The House fell short of passing legislation on Monday that would prohibit discrimination against people with hair styles associated with a particular race or national origin.
Democrats set a vote on the bill, titled the Creating a Respectful and Open World for Natural Hair, or CROWN, Act under a fast-track process used for noncontroversial bills that required a two-thirds supermajority for passage. While the bill clinched a simple majority, 235-188, it did not meet the two-thirds threshold due to GOP opposition.
It’s possible that House Democrats will bring up the bill for a vote again later, but under a process where they only need a simple majority to send it to the Senate.
Rep. Bonnie Watson Coleman (D-N.J.), the bill’s author, argued it’s essential to formally ban hair discrimination because African Americans are often penalized under workplace and school dress code policies for having natural hairstyles such as afros, braids and cornrows.
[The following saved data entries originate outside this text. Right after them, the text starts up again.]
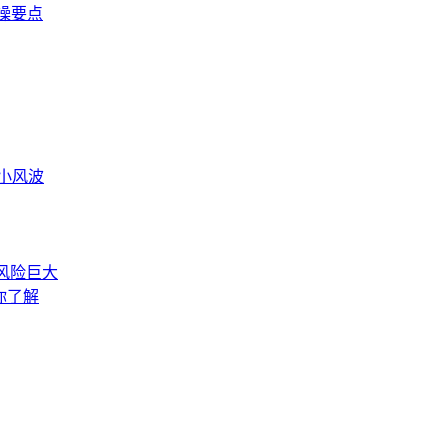
操要点
富小风波
币风险巨大
你了解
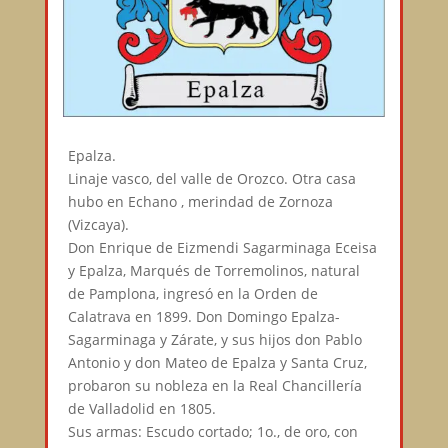
Epalza.
Linaje vasco, del valle de Orozco. Otra casa
hubo en Echano , merindad de Zornoza
(Vizcaya).
Don Enrique de Eizmendi Sagarminaga Eceisa
y Epalza, Marqués de Torremolinos, natural
de Pamplona, ingresó en la Orden de
Calatrava en 1899. Don Domingo Epalza-
Sagarminaga y Zárate, y sus hijos don Pablo
Antonio y don Mateo de Epalza y Santa Cruz,
probaron su nobleza en la Real Chancillería
de Valladolid en 1805.
Sus armas: Escudo cortado; 1o., de oro, con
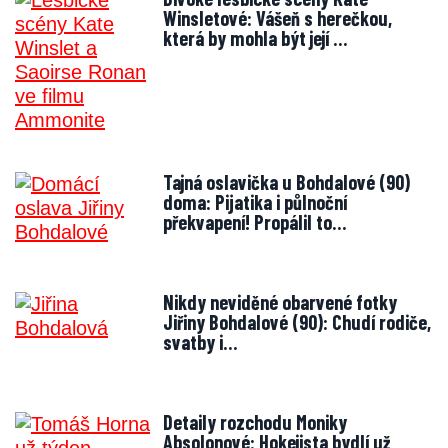
Winsletové: Vášeň s herečkou,
která by mohla být její …
Tajná oslavička u Bohdalové (90)
doma: Pijatika i půlnoční
překvapení! Propálil to…
Nikdy neviděné obarvené fotky
Jiřiny Bohdalové (90): Chudí rodiče,
svatby i…
Detaily rozchodu Moniky
Absolonové: Hokejista bydlí už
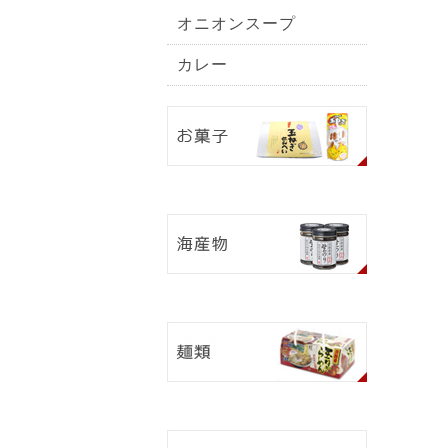
オニオンスープ
カレー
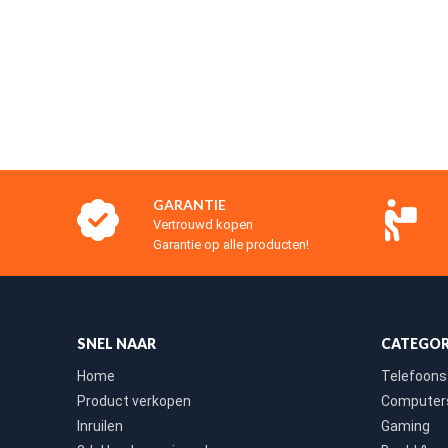
GARANTIE
Vertrouwd kopen
Garantie op alle producten!
SNEL NAAR
CATEGOR
Home
Telefoons
Product verkopen
Computers
Inruilen
Gaming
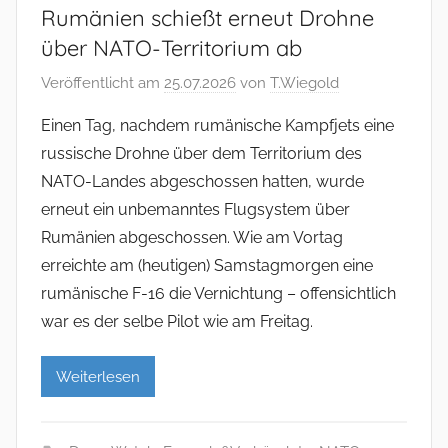
Rumänien schießt erneut Drohne
über NATO-Territorium ab
Veröffentlicht am
25.07.2026
von
T.Wiegold
Einen Tag, nachdem rumänische Kampfjets eine
russische Drohne über dem Territorium des
NATO-Landes abgeschossen hatten, wurde
erneut ein unbemanntes Flugsystem über
Rumänien abgeschossen. Wie am Vortag
erreichte am (heutigen) Samstagmorgen eine
rumänische F-16 die Vernichtung – offensichtlich
war es der selbe Pilot wie am Freitag.
Weiterlesen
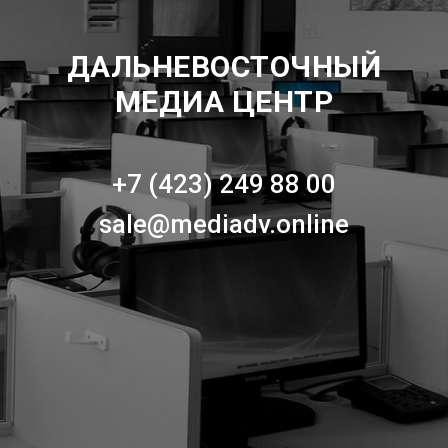
ДАЛЬНЕВОСТОЧНЫЙ
МЕДИА ЦЕНТР
+7 (423) 249 88 00
sale@mediadv.online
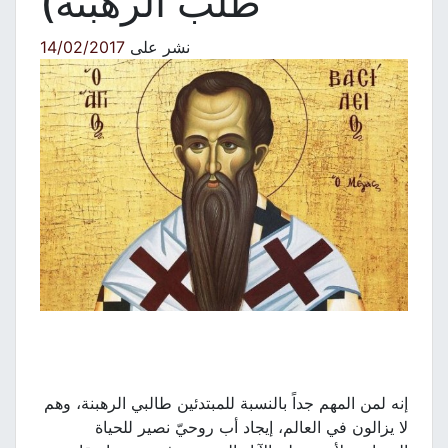
طلب الرهبنة)
نشر على
14/02/2017
إنه لمن المهم جداً بالنسبة للمبتدئين طالبي الرهبنة، وهم
لا يزالون في العالم، إيجاد أب روحيّ نصير للحياة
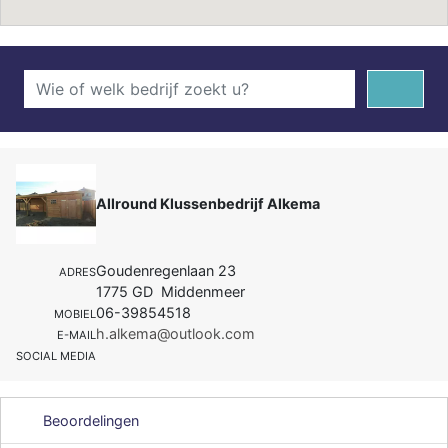
Allround Klussenbedrijf Alkema
Goudenregenlaan 23
ADRES
1775 GD Middenmeer
06-39854518
MOBIEL
h.alkema@outlook.com
E-MAIL
SOCIAL MEDIA
Beoordelingen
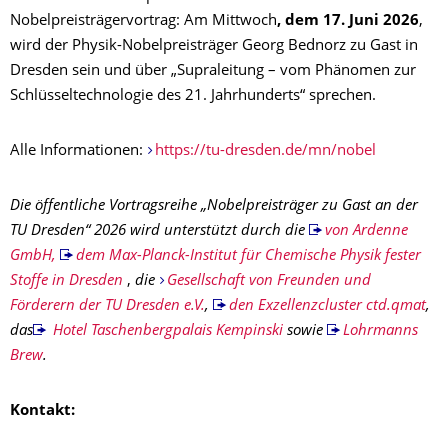
Nobelpreisträgervortrag: Am Mittwoch
, dem 17. Juni 2026
,
wird der Physik-Nobelpreisträger Georg Bednorz zu Gast in
Dresden sein und über „Supraleitung – vom Phänomen zur
Schlüsseltechnologie des 21. Jahrhunderts“ sprechen.
Alle Informationen:
https://tu-dresden.de/mn/nobel
Die öffentliche Vortragsreihe „Nobelpreisträger zu Gast an der
TU Dresden“ 2026 wird unterstützt durch die
von Ardenne
GmbH,
dem Max-Planck-Institut für Chemische Physik fester
Stoffe in Dresden
,
die
Gesellschaft von Freunden und
Förderern der TU Dresden e.V.
,
den Exzellenzcluster ctd.qmat
,
das
Hotel Taschenbergpalais Kempinski
sowie
Lohrmanns
Brew
.
Kontakt:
“Far too often, Black people, especially Black women and girls, are derided or deemed unprofessional simply because their hair does not conform to white beauty standards,” Watson Coleman said on the House floor.
“Our natural hair is as innate a quality of Black people as the presence of melanin in our skin. Discriminating against our hair is no different is no different than discriminating against the color of our skin,” she said.
A 2019 study conducted by the JOY Collective found that Black women were 80 percent more likely to feel that they had to change their hair from its natural state to fit in at the office.
The vote on the bill came moments after the House passed legislation to designate lynching as a federal hate crime.
Democrats deliberately timed the votes on both bills for Monday, the last day of Black History Month.
Republicans questioned the need for new legislation formally banning race-based hair discrimination, arguing that it’s already prohibited under current law.
“Democrats are prioritizing this legislation, a bill to prohibit conduct already unlawful under our law, for political messaging reasons. This bill does not address any of the serious problems our country currently faces,” said Rep. Jim Jordan (Ohio), the top Republican on the House Judiciary Committee.
Rep. Lauren Boebert (R-Colo.) was more derisive.
As she cast a proxy vote on behalf of Rep. Louie Gohmert (R-Texas) against the legislation, Boebert panned the legislation as “the bad hair bill.”